First and foremost, the completion of LBNF/DUNE to advance neutrino physics. Also, the completion of the remainder of the 2014 “P5” programmes, including the HL-LHC upgrades of the accelerator and CMS detector, and a new experiment at Fermilab called Mu2e. Looking to the future, when the next P5 report is completed, we will launch the next series of projects. Quantum technology is also a growing focus. Fermilab hosts one of five national quantum centres in addition to being a partner in a second one. We utilise our world-leading expertise in superconducting radiofrequency technology and instrumentation/control to advance quantum information technologies, as well as conducting unique dark-matter searches using this expertise.
Is being director different to what you imaged?
It takes a lot of hard work to build an excellent team, exceeding my initial projection. But equally our staff’s commitment, good will and dedication have also exceeded my expectations.
Which collider should follow the LHC, and what is the role of the US/Fermilab in realising such a project?
No matter which collider is chosen, there is still a lot of R&D required for any path concerning magnets, radiofrequency cavities and detectors. This R&D is crucial to multiple applications. I would advocate the development of these capabilities to push the state of the art for accelerators and detectors in the near future. Future colliders are an important component of the current Snowmass/P5 community planning exercise. Here, Fermilab is aligned with the previous P5 and is committed to following the next P5 recommendations.
How would you describe high-energy physics today compared to when you entered the field?
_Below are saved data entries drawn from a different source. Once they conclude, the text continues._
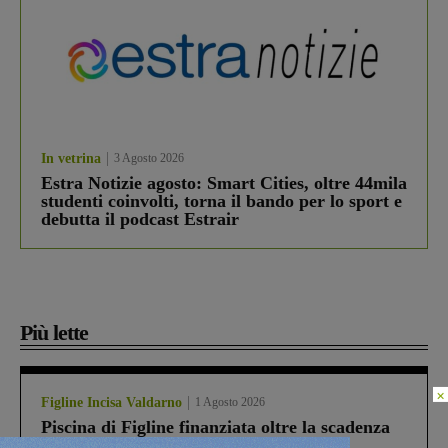
In vetrina
3 Agosto 2026
Estra Notizie agosto: Smart Cities, oltre 44mila
studenti coinvolti, torna il bando per lo sport e
debutta il podcast Estrair
Più lette
×
Figline Incisa Valdarno
1 Agosto 2026
Piscina di Figline finanziata oltre la scadenza
Pnrr, il gruppo di Fratelli d’Italia: “Un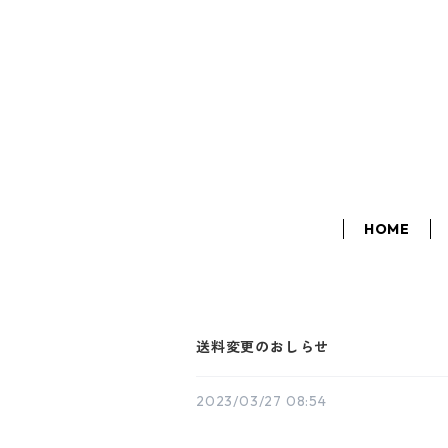
HOME
送料変更のおしらせ
2023/03/27 08:54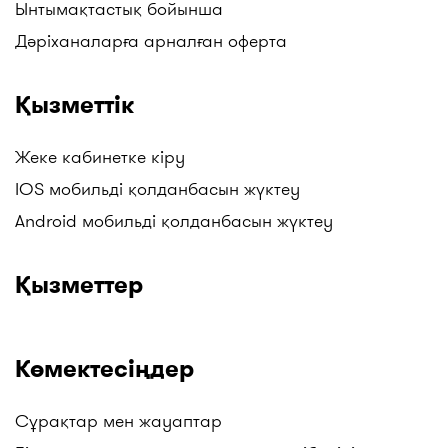
Ынтымақтастық бойынша
Дәріханаларға арналған оферта
Қызметтік
Жеке кабинетке кіру
IOS мобильді қолданбасын жүктеу
Android мобильді қолданбасын жүктеу
Қызметтер
Көмектесіңдер
Сұрақтар мен жауаптар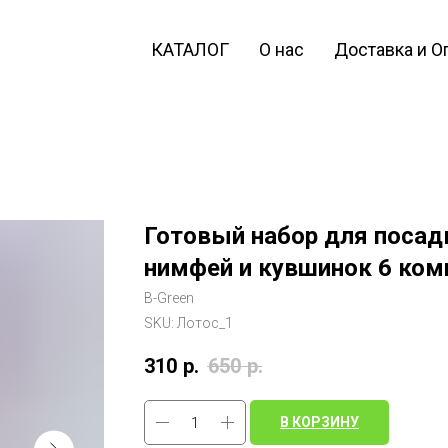
КАТАЛОГ
О нас
Доставка и О
Готовый набор для посадк
нимфей и кувшинок 6 комп
B-Green
SKU:
Лотос_1
310
р.
650
р.
В КОРЗИНУ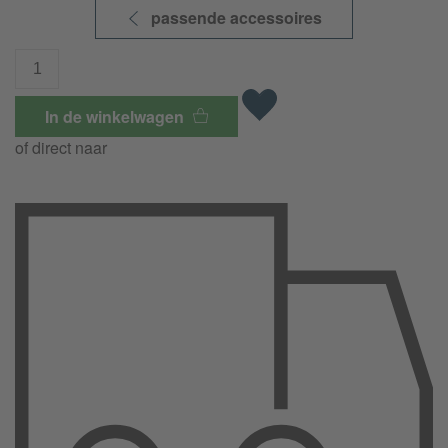
passende accessoires
In de winkelwagen
of direct naar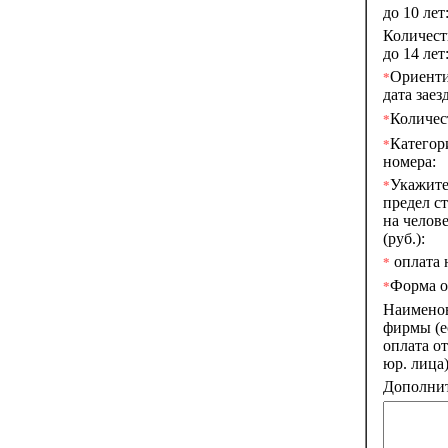
до 10 лет
Количест
до 14 лет
Ориенти
*
дата заезд
Количес
*
Категор
*
номера:
Укажите
*
предел с
на челове
(руб.):
оплата н
*
Форма о
*
Наимено
фирмы (е
оплата о
юр. лица)
Дополнит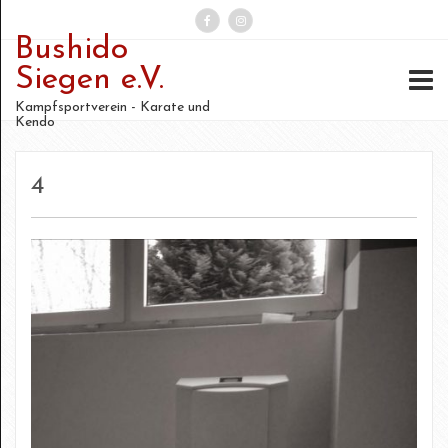
Bushido
Suchen
Siegen e.V.
nach:
Kampfsportverein - Karate und
Kendo
4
In the 1980s, the major building blocks of the Standard Model were largely in place, and the focus of the field was to experimentally verify many of its predictions. Today, the Standard Model is much more thoroughly tested, but there is evidence that it does not completely describe the whole picture.
The upcoming century promises a fascinating array of ground-breaking discoveries
A lot of present-day research is about physics beyond the Standard Model, including dark matter, dark energy and the question of matter–antimatter asymmetry in the universe. In parallel, technologies have advanced tremendously since the 1980s, enabling unprecedented precision, parameter reach and new discoveries. This applies to accelerators, telescopes, detectors and computing. The upcoming century promises a fascinating array of groundbreaking discoveries, all of which will fundamentally further our understanding of the universe.
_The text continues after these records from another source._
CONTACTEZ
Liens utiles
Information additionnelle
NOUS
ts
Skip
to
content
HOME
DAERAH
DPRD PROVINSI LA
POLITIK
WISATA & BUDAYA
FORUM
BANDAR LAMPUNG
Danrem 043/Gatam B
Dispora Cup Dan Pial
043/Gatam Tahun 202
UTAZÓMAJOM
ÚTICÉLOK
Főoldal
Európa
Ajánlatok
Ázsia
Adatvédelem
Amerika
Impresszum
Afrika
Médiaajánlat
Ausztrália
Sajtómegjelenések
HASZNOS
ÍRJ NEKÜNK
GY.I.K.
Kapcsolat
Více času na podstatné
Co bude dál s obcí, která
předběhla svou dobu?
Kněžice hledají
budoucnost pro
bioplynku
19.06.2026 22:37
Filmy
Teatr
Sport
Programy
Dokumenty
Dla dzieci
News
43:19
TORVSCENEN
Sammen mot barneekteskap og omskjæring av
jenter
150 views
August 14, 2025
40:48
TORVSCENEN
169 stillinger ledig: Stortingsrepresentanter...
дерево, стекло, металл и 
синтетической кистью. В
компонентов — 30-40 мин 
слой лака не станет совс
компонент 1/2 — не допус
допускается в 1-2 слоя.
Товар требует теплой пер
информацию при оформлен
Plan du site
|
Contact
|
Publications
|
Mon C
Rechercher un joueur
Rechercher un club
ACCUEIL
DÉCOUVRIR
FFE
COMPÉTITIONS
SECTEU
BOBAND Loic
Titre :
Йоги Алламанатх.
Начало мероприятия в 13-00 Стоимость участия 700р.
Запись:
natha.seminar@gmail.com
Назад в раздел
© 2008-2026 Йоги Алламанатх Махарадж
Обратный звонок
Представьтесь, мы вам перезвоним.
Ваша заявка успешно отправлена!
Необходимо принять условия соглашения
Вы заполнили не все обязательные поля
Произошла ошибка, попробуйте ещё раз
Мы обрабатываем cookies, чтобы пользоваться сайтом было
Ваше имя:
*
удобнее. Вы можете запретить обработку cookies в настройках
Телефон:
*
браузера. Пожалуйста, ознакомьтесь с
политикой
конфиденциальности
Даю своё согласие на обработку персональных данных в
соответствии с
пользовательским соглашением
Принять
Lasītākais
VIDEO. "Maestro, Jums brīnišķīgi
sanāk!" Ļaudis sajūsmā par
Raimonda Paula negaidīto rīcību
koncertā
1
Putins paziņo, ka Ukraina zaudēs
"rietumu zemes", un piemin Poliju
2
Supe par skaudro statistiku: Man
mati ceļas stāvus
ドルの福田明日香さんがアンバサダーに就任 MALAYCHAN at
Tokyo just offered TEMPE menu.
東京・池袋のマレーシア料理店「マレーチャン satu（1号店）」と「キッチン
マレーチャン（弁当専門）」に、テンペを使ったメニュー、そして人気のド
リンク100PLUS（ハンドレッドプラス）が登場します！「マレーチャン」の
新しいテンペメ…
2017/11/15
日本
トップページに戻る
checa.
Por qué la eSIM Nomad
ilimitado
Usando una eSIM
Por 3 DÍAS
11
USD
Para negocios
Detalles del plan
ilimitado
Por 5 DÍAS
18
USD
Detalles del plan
What can be done to ensure that there are more female laboratory directors worldwide?
I think it is important to increase the pipeline, starting with efforts to attract young people in elementary and high school. We need to look at changing the cultural perspective that women can’t do STEM and get to the point where the entire culture is open-minded. We also need to change the make-up of the committees.
It is important to encourage females to take on leadership positions and then support and empower them with enlightened mentors. Once they develop their careers, we will have a much bigger pool for future lab directors. We must inspire and empower young girls and women to follow their dreams, and help them stay focused to succeed.